Ex-líder sindical e um dos idealizadores do Estatuto da Igualdade Racial - que completou dez anos de aprovação em julho -, o senador Paulo Paim (PT-RS) afirmou que o racismo no Brasil é tão cruel que a população se nega a falar sobre o assunto.

"É como se você estivesse admitindo que o racismo está te inibindo, então tu não fazes o debate de desestruturar o racismo estrutural. Dói tanto que não se quer falar. Se fala tem gente que vai sempre dizer que está lamentando. Vai à luta, vai à luta. Mas não é fácil. É uma questão desigual pela questão estrutural", disse ele, em entrevista à Folha de S.Paulo.

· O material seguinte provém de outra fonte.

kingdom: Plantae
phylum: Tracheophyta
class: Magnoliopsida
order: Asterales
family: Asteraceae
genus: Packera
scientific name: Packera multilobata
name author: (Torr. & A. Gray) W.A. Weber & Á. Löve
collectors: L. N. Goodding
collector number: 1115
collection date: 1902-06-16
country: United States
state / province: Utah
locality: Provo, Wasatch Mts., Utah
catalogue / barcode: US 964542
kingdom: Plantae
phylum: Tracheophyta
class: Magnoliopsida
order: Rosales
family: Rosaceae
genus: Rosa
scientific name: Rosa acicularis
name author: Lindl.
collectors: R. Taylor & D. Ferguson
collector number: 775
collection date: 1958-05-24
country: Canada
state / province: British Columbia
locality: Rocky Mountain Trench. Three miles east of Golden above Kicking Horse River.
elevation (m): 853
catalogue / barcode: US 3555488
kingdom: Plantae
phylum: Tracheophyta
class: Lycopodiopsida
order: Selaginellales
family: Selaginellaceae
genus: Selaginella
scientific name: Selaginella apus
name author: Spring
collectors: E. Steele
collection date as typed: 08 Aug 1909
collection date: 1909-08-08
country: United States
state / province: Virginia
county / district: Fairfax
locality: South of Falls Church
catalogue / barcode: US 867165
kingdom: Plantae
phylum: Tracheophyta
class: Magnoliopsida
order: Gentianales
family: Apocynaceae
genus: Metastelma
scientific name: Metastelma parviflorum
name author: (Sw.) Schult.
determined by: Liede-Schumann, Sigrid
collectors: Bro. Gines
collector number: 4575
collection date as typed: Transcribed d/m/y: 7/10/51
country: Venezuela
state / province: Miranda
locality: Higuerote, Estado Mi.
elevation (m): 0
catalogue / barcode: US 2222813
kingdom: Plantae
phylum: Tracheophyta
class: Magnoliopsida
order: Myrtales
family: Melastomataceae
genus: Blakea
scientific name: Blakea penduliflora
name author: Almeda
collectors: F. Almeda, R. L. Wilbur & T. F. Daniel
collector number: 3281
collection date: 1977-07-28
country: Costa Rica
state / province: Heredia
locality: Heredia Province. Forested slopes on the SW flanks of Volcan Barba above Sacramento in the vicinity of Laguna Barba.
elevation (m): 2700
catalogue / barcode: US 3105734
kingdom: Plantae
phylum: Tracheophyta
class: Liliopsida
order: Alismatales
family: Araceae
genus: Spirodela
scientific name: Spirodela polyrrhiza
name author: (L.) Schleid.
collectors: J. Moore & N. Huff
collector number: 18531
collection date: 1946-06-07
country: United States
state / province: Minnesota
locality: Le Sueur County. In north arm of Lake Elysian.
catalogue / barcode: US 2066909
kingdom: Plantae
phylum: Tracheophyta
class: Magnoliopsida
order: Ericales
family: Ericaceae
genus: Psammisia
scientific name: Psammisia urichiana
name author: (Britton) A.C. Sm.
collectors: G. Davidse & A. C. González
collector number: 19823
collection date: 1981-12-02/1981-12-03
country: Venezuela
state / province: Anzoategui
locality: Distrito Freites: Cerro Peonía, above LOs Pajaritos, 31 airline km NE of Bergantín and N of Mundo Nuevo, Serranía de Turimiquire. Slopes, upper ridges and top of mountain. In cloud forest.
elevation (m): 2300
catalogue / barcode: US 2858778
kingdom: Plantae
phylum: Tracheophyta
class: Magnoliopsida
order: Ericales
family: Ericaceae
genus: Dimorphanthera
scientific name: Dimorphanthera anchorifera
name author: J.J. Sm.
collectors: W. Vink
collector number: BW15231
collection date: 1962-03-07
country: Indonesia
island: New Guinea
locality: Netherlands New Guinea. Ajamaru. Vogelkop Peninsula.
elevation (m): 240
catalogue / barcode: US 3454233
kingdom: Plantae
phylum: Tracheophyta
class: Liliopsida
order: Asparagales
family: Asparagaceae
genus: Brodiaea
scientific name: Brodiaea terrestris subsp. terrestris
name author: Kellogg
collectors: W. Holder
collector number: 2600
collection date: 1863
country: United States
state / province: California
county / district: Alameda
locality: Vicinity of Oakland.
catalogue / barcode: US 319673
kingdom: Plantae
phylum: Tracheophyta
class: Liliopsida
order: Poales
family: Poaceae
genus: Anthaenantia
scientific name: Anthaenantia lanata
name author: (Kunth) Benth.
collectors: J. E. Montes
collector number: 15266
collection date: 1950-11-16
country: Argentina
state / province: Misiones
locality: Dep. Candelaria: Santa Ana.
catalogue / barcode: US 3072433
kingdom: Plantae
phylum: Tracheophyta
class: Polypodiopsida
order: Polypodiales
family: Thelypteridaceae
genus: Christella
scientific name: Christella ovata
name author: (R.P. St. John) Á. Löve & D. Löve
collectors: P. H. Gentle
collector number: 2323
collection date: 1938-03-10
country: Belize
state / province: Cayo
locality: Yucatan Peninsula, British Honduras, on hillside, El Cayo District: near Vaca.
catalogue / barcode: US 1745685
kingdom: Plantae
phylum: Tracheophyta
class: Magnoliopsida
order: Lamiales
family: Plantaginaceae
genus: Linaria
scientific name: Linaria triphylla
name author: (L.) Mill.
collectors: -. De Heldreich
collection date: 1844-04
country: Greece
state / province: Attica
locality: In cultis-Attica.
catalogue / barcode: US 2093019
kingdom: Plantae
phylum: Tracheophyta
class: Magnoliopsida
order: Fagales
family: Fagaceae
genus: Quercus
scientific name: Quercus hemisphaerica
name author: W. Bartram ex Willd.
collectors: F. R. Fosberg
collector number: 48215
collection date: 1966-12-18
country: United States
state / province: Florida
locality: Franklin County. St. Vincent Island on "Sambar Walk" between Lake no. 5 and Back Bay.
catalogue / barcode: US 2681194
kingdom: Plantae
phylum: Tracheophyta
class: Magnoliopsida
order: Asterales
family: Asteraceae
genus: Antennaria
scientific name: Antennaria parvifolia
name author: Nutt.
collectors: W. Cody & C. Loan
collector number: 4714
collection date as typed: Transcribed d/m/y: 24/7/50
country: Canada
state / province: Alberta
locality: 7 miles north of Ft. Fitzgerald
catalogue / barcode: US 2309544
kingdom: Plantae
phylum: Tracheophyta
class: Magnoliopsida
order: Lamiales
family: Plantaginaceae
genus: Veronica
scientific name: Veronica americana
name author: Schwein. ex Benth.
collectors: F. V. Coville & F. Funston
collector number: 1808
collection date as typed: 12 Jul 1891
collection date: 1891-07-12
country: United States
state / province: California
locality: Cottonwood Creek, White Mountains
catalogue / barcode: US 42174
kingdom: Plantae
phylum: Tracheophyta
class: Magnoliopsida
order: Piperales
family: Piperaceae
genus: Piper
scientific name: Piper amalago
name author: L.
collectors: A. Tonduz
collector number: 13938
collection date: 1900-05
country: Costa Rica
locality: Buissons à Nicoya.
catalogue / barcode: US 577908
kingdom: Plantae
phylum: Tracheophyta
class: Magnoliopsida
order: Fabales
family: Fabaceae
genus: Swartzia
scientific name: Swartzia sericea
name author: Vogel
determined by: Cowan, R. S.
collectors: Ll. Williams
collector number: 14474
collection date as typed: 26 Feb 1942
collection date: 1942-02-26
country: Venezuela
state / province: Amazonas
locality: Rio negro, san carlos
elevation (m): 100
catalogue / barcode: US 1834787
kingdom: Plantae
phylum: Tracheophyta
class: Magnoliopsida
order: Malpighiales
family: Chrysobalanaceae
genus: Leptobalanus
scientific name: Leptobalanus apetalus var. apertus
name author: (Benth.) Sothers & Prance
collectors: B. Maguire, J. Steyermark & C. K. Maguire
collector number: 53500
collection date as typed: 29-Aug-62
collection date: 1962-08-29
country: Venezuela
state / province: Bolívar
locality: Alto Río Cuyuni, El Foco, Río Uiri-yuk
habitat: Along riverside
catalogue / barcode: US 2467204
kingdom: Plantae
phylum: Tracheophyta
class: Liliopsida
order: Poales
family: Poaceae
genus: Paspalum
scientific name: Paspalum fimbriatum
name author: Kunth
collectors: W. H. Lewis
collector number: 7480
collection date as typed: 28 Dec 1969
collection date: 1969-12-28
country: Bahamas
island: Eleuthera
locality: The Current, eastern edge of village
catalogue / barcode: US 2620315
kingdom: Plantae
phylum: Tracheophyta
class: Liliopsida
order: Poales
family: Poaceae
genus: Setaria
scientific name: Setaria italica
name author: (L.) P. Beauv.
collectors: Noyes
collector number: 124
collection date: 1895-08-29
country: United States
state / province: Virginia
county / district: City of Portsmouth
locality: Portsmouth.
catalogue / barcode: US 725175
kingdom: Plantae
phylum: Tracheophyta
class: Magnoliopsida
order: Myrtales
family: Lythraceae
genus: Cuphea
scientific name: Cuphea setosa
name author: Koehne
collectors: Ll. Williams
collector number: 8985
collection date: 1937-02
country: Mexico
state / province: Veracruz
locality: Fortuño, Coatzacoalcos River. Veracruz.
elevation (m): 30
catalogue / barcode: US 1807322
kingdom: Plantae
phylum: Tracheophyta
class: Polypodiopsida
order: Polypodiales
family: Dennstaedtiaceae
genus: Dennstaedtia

Ainda à publicação, Paim, que é um dos poucos senadores negros no Congresso, afirmou que o Parlamento espelha a desigualdade racial e defende a discussão de cotas para negros em campanhas políticas.

"Tanto na Câmara quanto no Senado, nas Câmaras de vereadores, que há muitas em que não há negros. Eu vou fazer palestras, às vezes, e não tem nenhum negro. Prefeitos também são raras exceções, governador nem se fala. Essa realidade está aí e nós sabemos que tudo passa pela política", analisou.

Ainda de acordo com ele, a presença de Sérgio Camargo à frente da Fundação Cultural Palmares é incompatível. "O homem errado, na hora errada, e que a história há de contar como alguém que negou seu próprio povo", criticou.